処が、あらかた茸を取ってしまってお父さんが、
「さあ行こう」
と言われますと、姉さんと坊ちゃんが立ち止まって、
「まあ、毒茸はみんな憎らしい恰好をしている事ねえ」
「ウン、僕が征伐してやろう」
といううちに、片っ端から毒茸共は大きいのも小さいのも根本まで木っ葉微塵に踏み潰されてしまいました。
――夢野久作「きのこ会議」
上の怪人は「バンデル星人」といって、キャプテンウルトラという子ども向け番組にでてくるようだ。そもそもウルトラシリーズは子ども向け番組だったのに、さらに子ども向けがあったということがおもしろいことだ。そして、この番組はもはや子どもではなく、初老に入りかけの趣味人の大人がお金を払って見ていると思われる。その実、子どもの向けのつもりが初老向けだったというわけだ。
年末、帰省しない場合は、仕事をしながらその年上演のバイロイトのトリスタンを聴いている。きけなかった次の年は碌なことがありません。この作品も、どうみても中二病みたいな話であるのに、この作品の襲いかかる音の浪が聞き取れるようになるのにわたくしは五十年かかった。
子どもの頃、テレビでオリビア・ハッシーのジュリエットを見て、彼女はまだ若いから将来求婚したくなった訳だが、先日亡くなっていた。このごにおよんでは、天国でのロミオ(Leonard Whiting)の横恋慕を阻止すべくわたくしもはやめに死んだ方が良いかもしれない。奴はまだ死んでないからだ。
かんがえてみると、「ロミオとジュリエット」だって、死が近づいてくるおじさんおばさんにとって切実な話だったのかもしれない。確かに愛と死を真剣に考えるのも若者達だが、彼らの場合、愛の先に死があるようなフロイトみたいな状態にあって、そんなかんじで生きられてはたまらない。結局、それは愛と革命とかいうてなにもせん人たちを増やしただけである。これくらべれば、ナボコフの「ロリータ」の方が実践的な愛の話なのではないであろうか。
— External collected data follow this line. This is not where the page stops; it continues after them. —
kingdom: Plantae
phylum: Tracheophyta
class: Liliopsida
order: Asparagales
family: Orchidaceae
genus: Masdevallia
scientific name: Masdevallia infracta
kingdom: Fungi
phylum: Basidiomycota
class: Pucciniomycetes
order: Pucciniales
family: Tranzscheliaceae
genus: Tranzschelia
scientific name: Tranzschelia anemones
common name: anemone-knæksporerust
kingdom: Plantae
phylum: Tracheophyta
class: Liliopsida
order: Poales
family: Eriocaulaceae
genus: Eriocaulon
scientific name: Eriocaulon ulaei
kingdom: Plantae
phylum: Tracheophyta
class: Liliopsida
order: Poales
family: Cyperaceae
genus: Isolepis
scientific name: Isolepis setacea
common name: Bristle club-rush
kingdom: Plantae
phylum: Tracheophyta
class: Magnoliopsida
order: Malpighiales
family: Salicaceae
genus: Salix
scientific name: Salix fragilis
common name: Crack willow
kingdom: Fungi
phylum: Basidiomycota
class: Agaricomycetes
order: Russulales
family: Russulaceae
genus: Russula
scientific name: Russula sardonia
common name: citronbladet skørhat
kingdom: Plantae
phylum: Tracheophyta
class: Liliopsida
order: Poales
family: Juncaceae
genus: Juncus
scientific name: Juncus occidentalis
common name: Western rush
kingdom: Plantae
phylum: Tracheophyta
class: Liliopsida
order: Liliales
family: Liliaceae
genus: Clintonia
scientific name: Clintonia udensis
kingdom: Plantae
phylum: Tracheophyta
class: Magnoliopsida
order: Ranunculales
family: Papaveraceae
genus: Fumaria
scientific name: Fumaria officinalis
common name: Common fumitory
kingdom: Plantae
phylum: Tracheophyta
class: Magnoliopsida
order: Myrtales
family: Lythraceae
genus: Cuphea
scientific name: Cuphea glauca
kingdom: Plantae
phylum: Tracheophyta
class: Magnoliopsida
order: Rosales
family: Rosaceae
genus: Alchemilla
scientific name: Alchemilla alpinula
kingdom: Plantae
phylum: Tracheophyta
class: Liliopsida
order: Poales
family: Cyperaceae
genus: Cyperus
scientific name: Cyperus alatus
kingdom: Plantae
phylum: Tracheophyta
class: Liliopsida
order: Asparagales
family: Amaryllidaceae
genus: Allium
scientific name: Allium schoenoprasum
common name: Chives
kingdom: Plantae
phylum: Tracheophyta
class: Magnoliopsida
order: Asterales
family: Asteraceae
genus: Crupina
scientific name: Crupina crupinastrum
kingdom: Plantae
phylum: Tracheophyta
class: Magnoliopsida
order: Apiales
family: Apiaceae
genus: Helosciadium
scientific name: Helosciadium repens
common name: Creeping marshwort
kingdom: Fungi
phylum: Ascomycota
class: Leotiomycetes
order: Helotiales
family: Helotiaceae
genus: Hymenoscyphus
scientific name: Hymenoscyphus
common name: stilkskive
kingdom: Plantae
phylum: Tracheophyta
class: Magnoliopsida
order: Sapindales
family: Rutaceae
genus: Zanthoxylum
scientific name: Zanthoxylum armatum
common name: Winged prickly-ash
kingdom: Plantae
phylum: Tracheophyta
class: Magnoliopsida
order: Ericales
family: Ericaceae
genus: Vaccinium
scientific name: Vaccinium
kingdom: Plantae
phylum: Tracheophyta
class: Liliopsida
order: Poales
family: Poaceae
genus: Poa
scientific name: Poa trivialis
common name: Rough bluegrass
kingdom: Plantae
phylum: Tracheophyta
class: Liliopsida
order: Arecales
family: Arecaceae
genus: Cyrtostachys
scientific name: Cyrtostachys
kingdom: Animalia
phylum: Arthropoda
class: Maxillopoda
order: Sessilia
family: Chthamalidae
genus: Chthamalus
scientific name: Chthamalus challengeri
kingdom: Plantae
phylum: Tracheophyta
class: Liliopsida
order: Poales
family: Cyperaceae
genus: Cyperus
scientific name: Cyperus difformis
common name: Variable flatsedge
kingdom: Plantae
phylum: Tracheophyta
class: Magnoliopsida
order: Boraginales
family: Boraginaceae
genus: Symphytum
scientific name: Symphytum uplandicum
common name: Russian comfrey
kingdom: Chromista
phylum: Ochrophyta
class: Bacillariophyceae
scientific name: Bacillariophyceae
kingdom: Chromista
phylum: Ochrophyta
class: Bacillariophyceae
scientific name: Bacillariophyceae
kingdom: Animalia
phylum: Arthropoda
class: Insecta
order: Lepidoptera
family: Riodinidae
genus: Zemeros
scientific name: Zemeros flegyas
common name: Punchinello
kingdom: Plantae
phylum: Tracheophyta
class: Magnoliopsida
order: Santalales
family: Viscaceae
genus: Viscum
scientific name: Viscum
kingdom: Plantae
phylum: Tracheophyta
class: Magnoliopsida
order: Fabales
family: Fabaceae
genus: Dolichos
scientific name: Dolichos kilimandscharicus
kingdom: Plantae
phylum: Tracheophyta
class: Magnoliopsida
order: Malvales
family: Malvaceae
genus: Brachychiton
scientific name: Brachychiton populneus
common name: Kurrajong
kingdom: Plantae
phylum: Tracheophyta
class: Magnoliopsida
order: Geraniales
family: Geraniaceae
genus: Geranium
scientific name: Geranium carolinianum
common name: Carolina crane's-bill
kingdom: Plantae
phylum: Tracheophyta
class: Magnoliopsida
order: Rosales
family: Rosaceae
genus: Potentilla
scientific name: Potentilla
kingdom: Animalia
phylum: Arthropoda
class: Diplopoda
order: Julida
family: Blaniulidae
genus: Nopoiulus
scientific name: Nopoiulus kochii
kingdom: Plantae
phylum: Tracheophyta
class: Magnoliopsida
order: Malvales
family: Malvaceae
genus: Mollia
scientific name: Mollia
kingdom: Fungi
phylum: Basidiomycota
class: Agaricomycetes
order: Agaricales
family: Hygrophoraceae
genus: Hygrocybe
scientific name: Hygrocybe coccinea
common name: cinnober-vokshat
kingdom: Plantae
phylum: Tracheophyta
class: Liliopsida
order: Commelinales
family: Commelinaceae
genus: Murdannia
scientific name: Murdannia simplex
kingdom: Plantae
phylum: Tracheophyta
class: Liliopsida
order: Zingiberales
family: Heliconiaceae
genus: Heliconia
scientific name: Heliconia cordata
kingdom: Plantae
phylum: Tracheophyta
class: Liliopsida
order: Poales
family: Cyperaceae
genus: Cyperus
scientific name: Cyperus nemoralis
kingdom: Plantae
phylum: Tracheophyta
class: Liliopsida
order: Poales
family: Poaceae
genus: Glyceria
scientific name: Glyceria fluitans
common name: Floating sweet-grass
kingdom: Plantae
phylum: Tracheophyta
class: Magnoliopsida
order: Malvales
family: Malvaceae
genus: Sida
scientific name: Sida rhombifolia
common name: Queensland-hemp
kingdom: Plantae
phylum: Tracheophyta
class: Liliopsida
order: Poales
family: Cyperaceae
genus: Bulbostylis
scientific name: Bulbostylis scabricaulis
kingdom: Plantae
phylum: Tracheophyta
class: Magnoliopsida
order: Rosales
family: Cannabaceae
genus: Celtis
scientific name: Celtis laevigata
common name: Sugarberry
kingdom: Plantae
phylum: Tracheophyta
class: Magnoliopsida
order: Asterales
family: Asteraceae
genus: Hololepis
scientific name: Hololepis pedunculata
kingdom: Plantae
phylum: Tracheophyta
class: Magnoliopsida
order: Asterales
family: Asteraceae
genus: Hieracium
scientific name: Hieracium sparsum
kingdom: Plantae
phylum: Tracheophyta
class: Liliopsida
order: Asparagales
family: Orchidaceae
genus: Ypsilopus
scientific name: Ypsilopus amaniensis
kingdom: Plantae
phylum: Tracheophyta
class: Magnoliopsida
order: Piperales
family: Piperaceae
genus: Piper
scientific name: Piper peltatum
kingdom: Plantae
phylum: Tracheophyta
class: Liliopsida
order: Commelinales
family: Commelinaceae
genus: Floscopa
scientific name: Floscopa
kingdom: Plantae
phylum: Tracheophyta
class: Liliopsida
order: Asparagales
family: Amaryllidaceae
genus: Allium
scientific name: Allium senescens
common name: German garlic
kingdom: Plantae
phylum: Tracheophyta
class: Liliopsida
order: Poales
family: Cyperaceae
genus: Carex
生の繋がり関しても、われわれは案外正確な予測をしないものである。落合選手の息子が声優になったのは、父親の映画好きとどこか関係があるのであろう。結局、遺伝子なんかより趣味のような気質の問題の方が大きい。とすると、大谷氏の息子か娘は、睡眠とか犬関係の仕事に就くであろう。大谷君の子どもは、父親の曼荼羅好きをうけつぎ大思想家になるであろうか。
結局、我々は本人の自由には勝てないようになっているのだが、なぜか身近な人間に関しては希望や遺伝子が勝つような錯覚を起こす。我々は考える人間であり、その自由の可能性がない職業には就かない。野球やスポーツには実はその自由があるのだ。しかし、教師はどうであろうか。自由がないところに人が集まったりするはずがない。
そういえば、人間自体も案外自由である。ちゃんと新しく入れ替わっている。人間の細胞は7年ぐらいで完全に入れ替わるとか聞いたことがあるが、七年目の浮気というのはそういうことと関係があるのであろうか。